Noah’s eyes widened.
‘No, no, stop it Rosie, you’re scaring Noah, they don’t do that.’
‘Are you saying that Jacqueline Wilson is a liar?’
‘Tracy Beaker is fiction, darling, you know that,’ I said, evading the very good point she was making.
Rosie stood up.
‘Rosie, sit down. A social worker’s job,’ I said authoritatively, ‘is to make sure children are safe.’
‘But we are safe!’ Rosie cried.
‘Yes, but they don’t know that, so we have to tell them that you are.’
‘I’ll tell them I’m safe,’ Noah said proudly.
‘Yes, darling, of course.’
‘Me too,’ Rosie said, her bottom lip wobbling. ‘I really will this time.’
The ‘this time’ sent a shiver down my spine.
‘Of course you will,’ I said, hugging her, feeling a frisson of hope.
After they had left for school, I headed straight up to Rosie’s bedroom. Her diary was not in its usual place in the drawer of her desk by her bed. I looked under her duvet, in her sock and pants drawer, under things, on top of things, in the toy boxes, in the nooks of her cupboards, in rucksacks, behind her books, everywhere. It was nowhere. She had taken it to school. She didn’t trust me. She had been right not to.
* * *
Before Miranda Slater was due, Peter, my mother and I tried to continue a normal routine as much as possible, but as soon as the children were out of the room, we fell stony silent with nerves.
When the doorbell ra
ng, my mother said, ‘You know where to find me.’ And she moved regally up to the spare room, as though she was quite above such an insult of a Social Services visit.

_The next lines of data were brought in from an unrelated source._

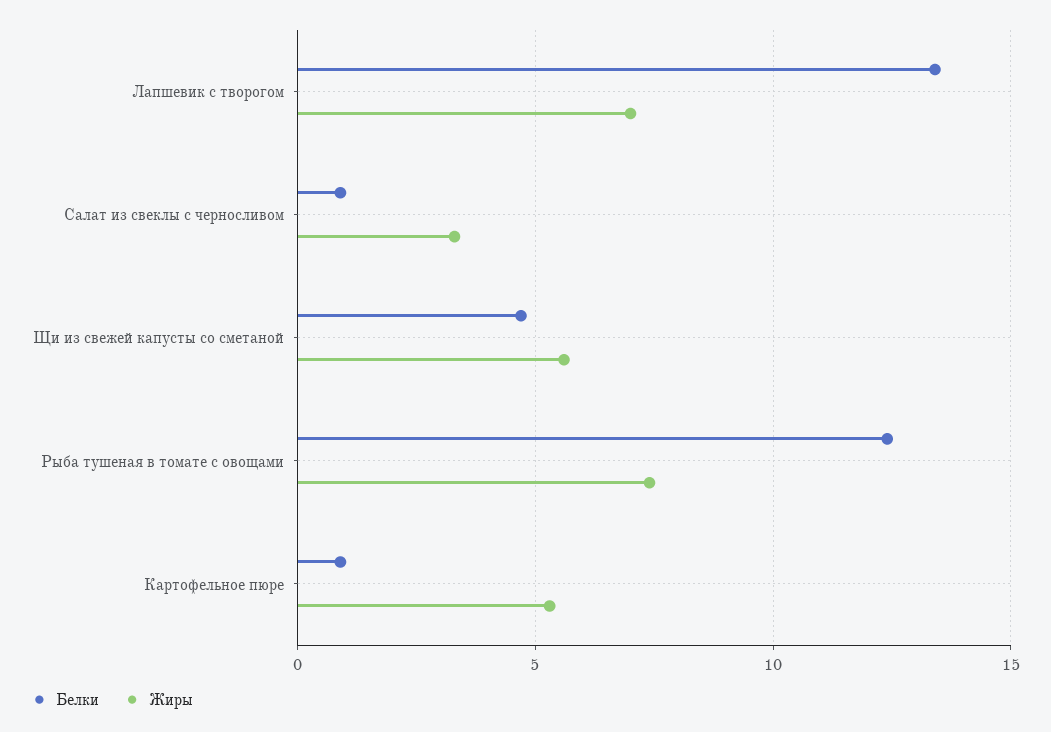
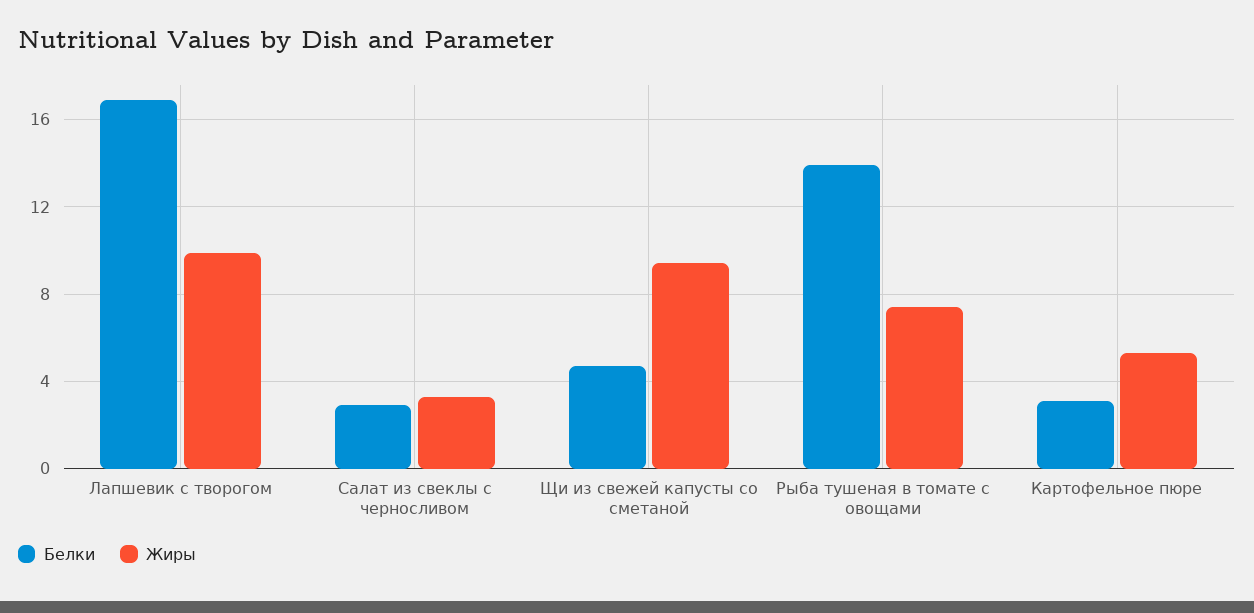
  {
    "Белки": {
-     "Лапшевик с творогом": 13.5,
+     "Лапшевик с творогом": 17,
-     "Салат из свеклы с черносливом": 1,
+     "Салат из свеклы с черносливом": 3,
      "Щи из свежей капусты со сметаной": 4.5,
-     "Рыба тушеная в томате с овощами": 12.5,
+     "Рыба тушеная в томате с овощами": 14,
-     "Картофельное пюре": 1
+     "Картофельное пюре": 3
    },
    "Жиры": {
-     "Лапшевик с творогом": 7,
+     "Лапшевик с творогом": 10,
      "Салат из свеклы с черносливом": 3.5,
-     "Щи из свежей капусты со сметаной": 5.5,
+     "Щи из свежей капусты со сметаной": 9.5,
      "Рыба тушеная в томате с овощами": 7.5,
      "Картофельное пюре": 5.5
    }
  }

While Peter waited in the kitchen, both Rosie and Noah hovered behind me as I opened the door. I could hardly breathe I was so worked up.
The children were exceptionally polite, shaking her hand, with brief, timid eye contact.
‘You two can go upstairs and play your games if you like, just while I talk to Mrs Slater.’
I was skittish and over keen to please and I barely made eye contact or registered any detail of her appearance or mannerisms in those first ten minutes, seeing only the generic features of an unfamiliar human being, for whom I had to project the image of our perfect family life. All of my concentration was taken up with this main objective.
When she had called me earlier in the day to warn us of her visit, she had been matter-of-fact in her tone. To her, her visit to our home was business as usual.
While I made a pot of tea, and fanned some digestives onto a plate, she had brought out her notebook and asked Peter and I some basic, seemingly innocuous questions – for example, whether Rosie dressed herself or whether she had any medical conditions – and then she explained the safeguarding agreement that they would draw up and sign. Once we agreed to this – although I was secretly hoping that it would be obsolete quite soon – she had suggested she talk to Rosie alone and ‘look around your home, if that’s all right by you.’
Downstairs, filled with apprehension, and clinging to the possibility that Rosie would confess, I had boiled the kettle to make another cup of tea for Miranda Slater, who liked two sugars.
Peter and I did not dare talk to each other. He pretended to read the newspaper while I cleaned the already clean kitchen. Both of us must have been thinking the same. What would Rosie say? Would she put me in the clear? Was this nightmare about to be over?